Una “tragedia familiar” fue el calificativo que usó, aparentemente desconsolada, la vicepresidenta y canciller, Martha Lucía Ramírez, al tener que confesar lo que el periodismo independiente había destapado: que tiene un hermano condenado por narco en Estados Unidos. Además de ello, en pocos meses, se le ha demostrado sus vínculos y negocios con los narcotraficantes “Ñeñe” Hernández, comprador de votos en favor de su gobierno, y “Memo Fantasma”. Similar caso al del nuevo embajador en Estados Unidos, Juan Carlos Pinzón, quien también tuvo que confesar tardíamente que un tío suyo está cumpliendo una larga pena de prisión por narcotraficante, como pasa también con un hermano del ex director de la Policía Nacional y ex vicepresidente de la República, General (r) Oscar Naranjo.

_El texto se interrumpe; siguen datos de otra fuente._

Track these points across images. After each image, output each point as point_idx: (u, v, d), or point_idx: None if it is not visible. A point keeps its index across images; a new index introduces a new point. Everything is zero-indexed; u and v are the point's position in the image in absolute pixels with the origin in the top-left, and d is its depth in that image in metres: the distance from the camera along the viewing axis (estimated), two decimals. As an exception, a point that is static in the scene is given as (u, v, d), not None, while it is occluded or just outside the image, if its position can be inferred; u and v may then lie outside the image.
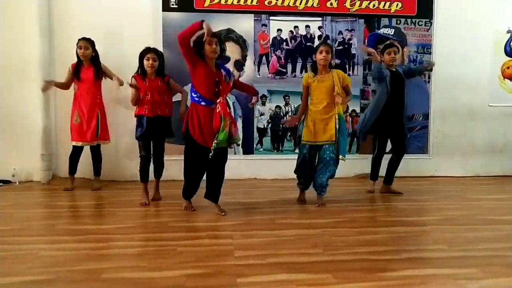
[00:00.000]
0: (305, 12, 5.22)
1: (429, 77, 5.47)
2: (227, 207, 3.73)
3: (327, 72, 3.81)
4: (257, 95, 3.89)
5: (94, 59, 4.39)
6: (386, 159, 4.50)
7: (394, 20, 5.34)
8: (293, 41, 5.27)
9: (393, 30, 5.35)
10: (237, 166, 5.04)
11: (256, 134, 5.29)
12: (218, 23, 5.11)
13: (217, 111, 3.38)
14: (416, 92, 5.20)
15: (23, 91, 4.86)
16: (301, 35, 5.28)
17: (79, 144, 4.45)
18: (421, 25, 5.40)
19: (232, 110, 4.27)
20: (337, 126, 3.78)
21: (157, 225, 3.40)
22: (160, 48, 5.01)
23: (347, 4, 5.25)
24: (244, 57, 5.20)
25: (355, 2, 5.25)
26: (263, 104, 5.26)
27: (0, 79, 4.86)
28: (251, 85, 4.26)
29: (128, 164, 4.93)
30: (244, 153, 5.27)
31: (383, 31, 5.33)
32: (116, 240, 3.00)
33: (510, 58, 5.63)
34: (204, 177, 3.68)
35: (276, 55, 5.25)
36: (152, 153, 4.02)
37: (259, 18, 5.19)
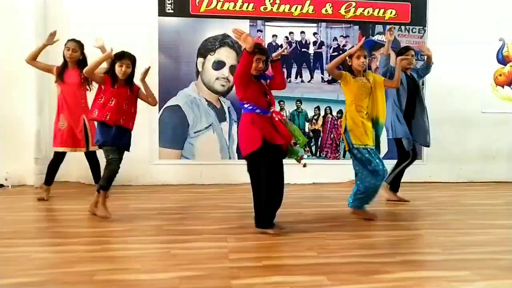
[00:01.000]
0: (300, 18, 5.27)
1: (422, 84, 5.50)
2: (223, 211, 3.72)
3: (363, 76, 3.60)
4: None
5: (81, 62, 4.18)
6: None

O al del ex director de la Aerocivil, expresidente, exsenador y expresidiario Álvaro Uribe, rodeado de familiares, amigos, vecinos, testaferros, socios políticos y pilotos de confianza, investigados y condenados por narcotraficantes; además, por supuesto, de sus responsabilidades propias en ese negocio. Estos casos no son anecdóticos, extraordinarios o excepcionales. Al contrario, evidencian la relación estructural entre el poder político y el poder mafioso en Colombia, consolidado hoy en uno mismo.

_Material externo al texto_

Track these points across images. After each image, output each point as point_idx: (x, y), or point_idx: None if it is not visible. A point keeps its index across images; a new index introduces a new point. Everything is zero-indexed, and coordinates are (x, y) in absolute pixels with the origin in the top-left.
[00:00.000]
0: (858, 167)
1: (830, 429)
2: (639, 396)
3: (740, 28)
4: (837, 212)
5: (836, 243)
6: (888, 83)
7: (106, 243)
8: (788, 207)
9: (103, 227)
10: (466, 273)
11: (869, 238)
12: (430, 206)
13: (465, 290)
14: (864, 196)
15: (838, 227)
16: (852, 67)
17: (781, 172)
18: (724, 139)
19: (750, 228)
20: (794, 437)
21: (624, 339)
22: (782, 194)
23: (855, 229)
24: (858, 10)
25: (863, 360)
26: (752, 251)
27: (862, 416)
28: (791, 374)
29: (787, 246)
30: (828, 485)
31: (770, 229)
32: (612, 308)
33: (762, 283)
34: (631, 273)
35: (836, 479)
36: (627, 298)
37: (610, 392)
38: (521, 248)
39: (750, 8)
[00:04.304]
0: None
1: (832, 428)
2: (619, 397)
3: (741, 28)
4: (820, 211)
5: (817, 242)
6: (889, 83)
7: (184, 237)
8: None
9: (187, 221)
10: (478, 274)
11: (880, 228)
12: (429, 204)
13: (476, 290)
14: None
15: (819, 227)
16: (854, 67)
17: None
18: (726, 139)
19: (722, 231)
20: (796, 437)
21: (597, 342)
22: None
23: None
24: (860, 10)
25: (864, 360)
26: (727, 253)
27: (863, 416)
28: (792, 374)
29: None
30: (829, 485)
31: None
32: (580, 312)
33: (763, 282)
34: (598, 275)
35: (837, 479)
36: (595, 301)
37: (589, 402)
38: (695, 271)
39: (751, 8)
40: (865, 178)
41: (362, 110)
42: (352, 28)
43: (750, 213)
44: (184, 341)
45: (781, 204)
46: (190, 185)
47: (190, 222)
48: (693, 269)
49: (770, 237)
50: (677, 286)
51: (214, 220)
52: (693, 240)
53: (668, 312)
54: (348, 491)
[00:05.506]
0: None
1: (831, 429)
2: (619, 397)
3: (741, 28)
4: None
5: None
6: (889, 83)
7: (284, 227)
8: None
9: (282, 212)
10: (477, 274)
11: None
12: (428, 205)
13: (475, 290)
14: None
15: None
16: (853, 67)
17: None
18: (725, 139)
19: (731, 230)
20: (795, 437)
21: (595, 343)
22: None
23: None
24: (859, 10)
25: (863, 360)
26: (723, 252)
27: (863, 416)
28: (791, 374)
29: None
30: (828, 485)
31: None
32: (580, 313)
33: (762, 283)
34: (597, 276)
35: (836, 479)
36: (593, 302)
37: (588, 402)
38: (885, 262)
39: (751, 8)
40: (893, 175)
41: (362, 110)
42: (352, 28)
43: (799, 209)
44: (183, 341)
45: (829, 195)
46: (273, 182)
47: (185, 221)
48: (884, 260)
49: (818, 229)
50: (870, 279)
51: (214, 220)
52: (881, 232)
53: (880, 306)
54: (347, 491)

Hace 50 años, el 17 de junio de 1971, el presidente de Estados Unidos, Richard Nixon, declaró la “Guerra contra las drogas” y su consecuente prohibicionismo. La premisa es sencilla: por considerarlo nocivo buscar eliminar el consumo penalizando la cadena de producción, distribución y uso de sustancias. Cinco décadas después, según el Informe Mundial de Drogas de Naciones Unidas, las incautaciones de cocaína han aumentado: pasaron de 290 toneladas en 1990, a 700 en 2008 y llegaron a 1.300 en 2019. Aparentemente un gran éxito, pero en realidad un enorme fracaso pues la oferta potencial de cocaína no se redujo, sino que se incrementó: pasó de 770 toneladas en 1990 a 865 en 2008 y a 1.720 en 2018. A la par que aparentemente aumenta la represión contra la cocaína, la oferta crece y hace aún más rentable el negocio. El año pasado el tráfico de cocaína ingresó al país aproximadamente 10.000 millones de dólares, es decir, más que el petróleo y el carbón combinados. El poder económico, social y político de los capos del narcotráfico y sus representantes en la institucionalidad es más fuerte que nunca.
En ese sentido, la guerra contra las drogas no ha sido ningún fracaso. Al menos no para las élites históricas y las emergentes, asociadas a este multimillonario negocio. Al contrario, la guerra contra las drogas condujo al fortalecimiento y consolidación de los carteles, quienes han terminado por gobernar a Colombia, “legal” e ilegalmente, en asocio con las clases políticas tradicionales.
Quienes ostentan el poder institucional hoy no lo podrían hacer sin la existencia de los carteles y las bandas que los apoyan y sostienen. El Gobierno elegido con la financiación y compra de votos del narco, y la complicidad de carteles regionales y nacionales, persigue y pretende volver a envenenar con glifosato las insuficientes tierras del campesinado cultivador, criminaliza al joven consumidor y castiga severamente al eslabón más débil de la criminalidad, pequeños expendedores de barrio sin oportunidades de vida y mujeres enviadas como “mulas” al extranjero.
Este paradigma impuesto ha impedido la consolidación institucional de un verdadero Estado nacional democrático; ha contribuido a la pérdida de la soberanía, a la restricción de derechos y libertades individuales y al colapso del sistema judicial; a la vez que ha condenado a la muerte o al encarcelamiento a millones de personas, casi exclusivamente pobres y jóvenes, con inversiones multimillonarias destinadas al fracaso de sus supuestos objetivos, más aún cuando en gran parte del mundo, incluidos algunos estados de Estados Unidos, varias sustancias han sido legalizadas.
Uno se cuestiona si los sucesivos gobiernos y mayorías parlamentarias de turno no pueden ser tan obtusas, ciegas a la evidencia y supuestamente moralistas. No. El demostrado fracaso de la guerra contra las drogas es absolutamente funcional a su proyecto antidemocrático de nación, a sus antivalores discriminatorios, para la consolidación de un orden mafioso y excluyente.
A 50 años de la guerra contra las drogas, es más urgente que nunca insistir en su regularización para que el consumo sea lo menos problemático posible, el Estado reciba impuestos, la ciudadanía ejerza plenamente sus libertades, los pobres dejen de ser condenados a la muerte o a la cárcel, los poderes mafiosos no sean más gobierno y podamos elegir soberanamente nuestro propio destino.